A ausência de cobertura vacinal traduz perfeitamente o desamparo das políticas públicas de saúde no Brasil
Dez casos de meningite já foram confirmados em Sergipe, com uma vítima fatal. Ainda é cedo para falar em um surto, talvez. Mas é necessário que as autoridades tomem providências.
A vacina contra a meningite faz parte do calendário Nacional de Vacinação do Ministério da Saúde. A ocorrência de novos casos da doença denuncia, portanto, o fracasso dos entes públicos aos quais é a atribuída a responsabilidade de promover a imunização.
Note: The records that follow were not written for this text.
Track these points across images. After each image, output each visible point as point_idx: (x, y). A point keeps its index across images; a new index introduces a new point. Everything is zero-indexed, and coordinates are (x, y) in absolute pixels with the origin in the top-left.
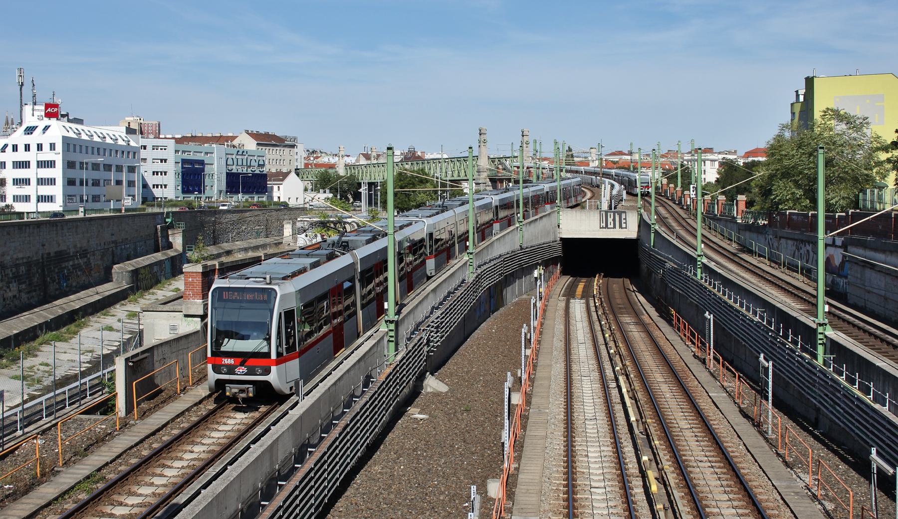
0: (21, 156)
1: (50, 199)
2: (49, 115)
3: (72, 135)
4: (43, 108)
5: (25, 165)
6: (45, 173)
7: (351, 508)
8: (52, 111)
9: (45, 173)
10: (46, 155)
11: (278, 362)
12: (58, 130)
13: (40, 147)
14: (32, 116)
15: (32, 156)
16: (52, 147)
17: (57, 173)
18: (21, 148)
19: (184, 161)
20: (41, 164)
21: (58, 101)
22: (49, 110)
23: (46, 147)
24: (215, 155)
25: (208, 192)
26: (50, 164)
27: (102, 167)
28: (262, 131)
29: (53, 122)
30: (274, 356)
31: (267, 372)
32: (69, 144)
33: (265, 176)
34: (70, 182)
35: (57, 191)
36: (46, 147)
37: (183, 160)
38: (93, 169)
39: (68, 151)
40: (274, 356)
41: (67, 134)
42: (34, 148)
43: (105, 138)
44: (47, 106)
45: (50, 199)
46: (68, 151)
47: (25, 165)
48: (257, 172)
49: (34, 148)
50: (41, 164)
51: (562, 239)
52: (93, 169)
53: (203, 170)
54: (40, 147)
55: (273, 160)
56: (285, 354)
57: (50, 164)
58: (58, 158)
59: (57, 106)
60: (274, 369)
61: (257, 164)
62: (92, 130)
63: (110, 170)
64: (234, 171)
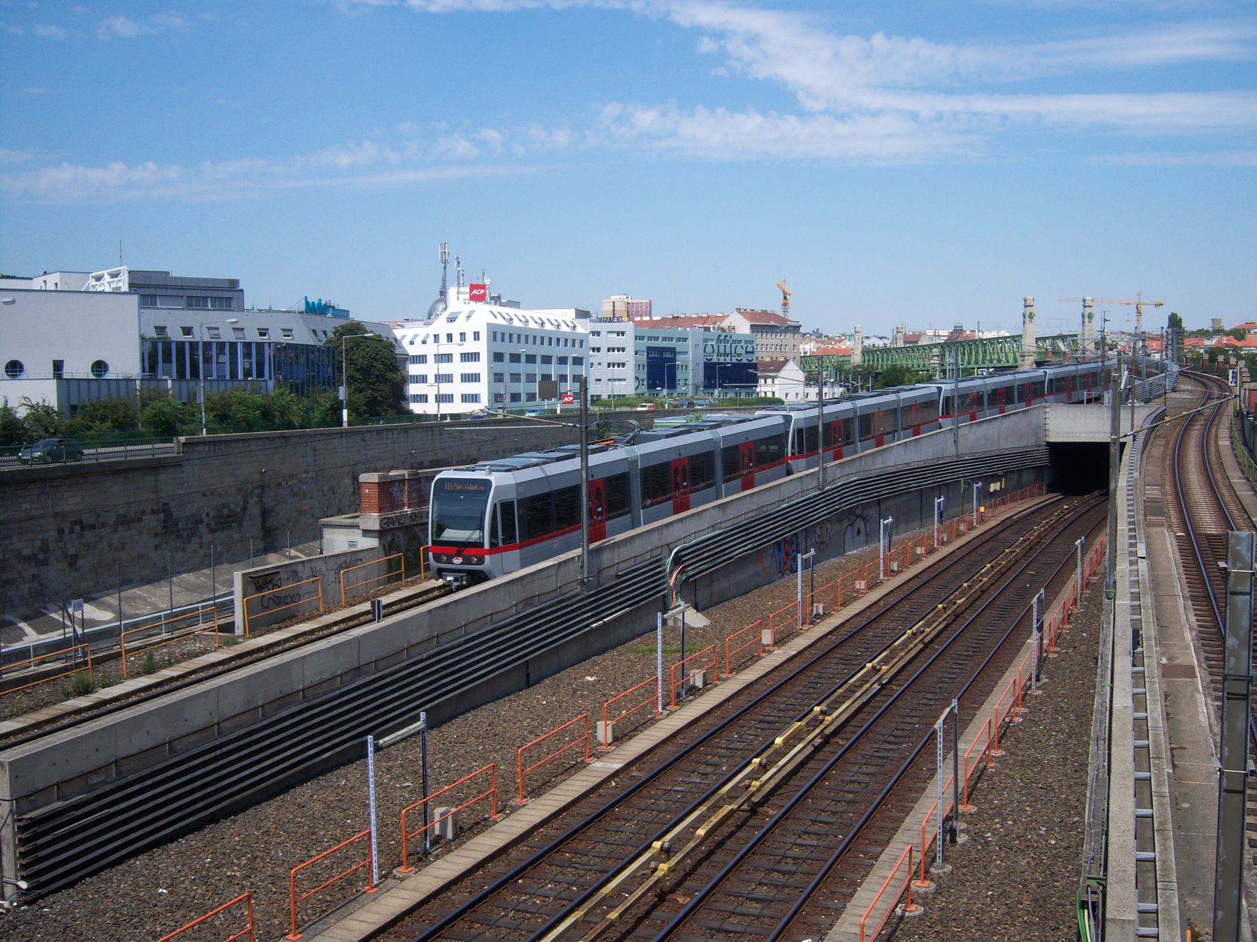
0: (445, 349)
1: (475, 398)
2: (474, 298)
3: (500, 321)
4: (467, 290)
5: (447, 358)
6: (471, 368)
7: (1041, 903)
8: (478, 294)
9: (471, 368)
10: (470, 346)
11: (490, 552)
12: (484, 316)
13: (463, 335)
14: (457, 300)
15: (455, 349)
16: (477, 336)
17: (481, 367)
18: (443, 338)
19: (650, 349)
20: (466, 357)
21: (487, 282)
22: (475, 292)
23: (470, 337)
24: (690, 342)
25: (681, 388)
26: (474, 357)
27: (523, 359)
28: (758, 309)
29: (479, 306)
30: (487, 546)
31: (481, 561)
32: (496, 334)
33: (754, 366)
34: (498, 377)
35: (482, 388)
36: (470, 337)
37: (649, 348)
38: (511, 361)
39: (495, 339)
40: (487, 546)
41: (494, 321)
42: (456, 338)
43: (543, 324)
44: (473, 287)
45: (475, 398)
46: (495, 339)
47: (447, 358)
48: (744, 361)
49: (456, 338)
50: (466, 357)
51: (1049, 444)
52: (511, 361)
53: (674, 360)
54: (463, 335)
55: (766, 349)
56: (501, 544)
57: (474, 357)
58: (482, 347)
59: (483, 287)
60: (487, 557)
61: (743, 351)
62: (528, 314)
63: (566, 363)
64: (715, 359)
Sem a vacina, ninguém está a salvo. Geralmente, as bactérias e vírus que causam a meningite se espalham de uma pessoa para outra por meio das vias respiratórias, por gotículas e secreções do nariz e da garganta. No caso dos Enterovírus, a contaminação é fecal-oral ou por contato próximo com pessoa ou superfície infectada. Já a meningite fúngica é transmitida por meio da inalação dos esporos (pequenos pedaços de fungos) ou pelo contato com ambientes contaminados.
A ausência de cobertura vacinal, aliás, traduz perfeitamente o desamparo das políticas públicas de saúde no Brasil. Neste particular, a maior parte do trabalho já tinha sido realizado, alcançando a erradicação do vírus do sarampo e da poliomielite, por exemplo. Mas, recentemente, durante a pandemia de covid-19, o negacionismo científico ganhou volume e voto. O resultado é o retrocesso, flagrante.
Em Sergipe, uma menina de 11 anos, moradora da Barra dos Coqueiros, morreu. Outras meninas não precisam ter o mesmo destino triste de uma partida precoce, desnecessária.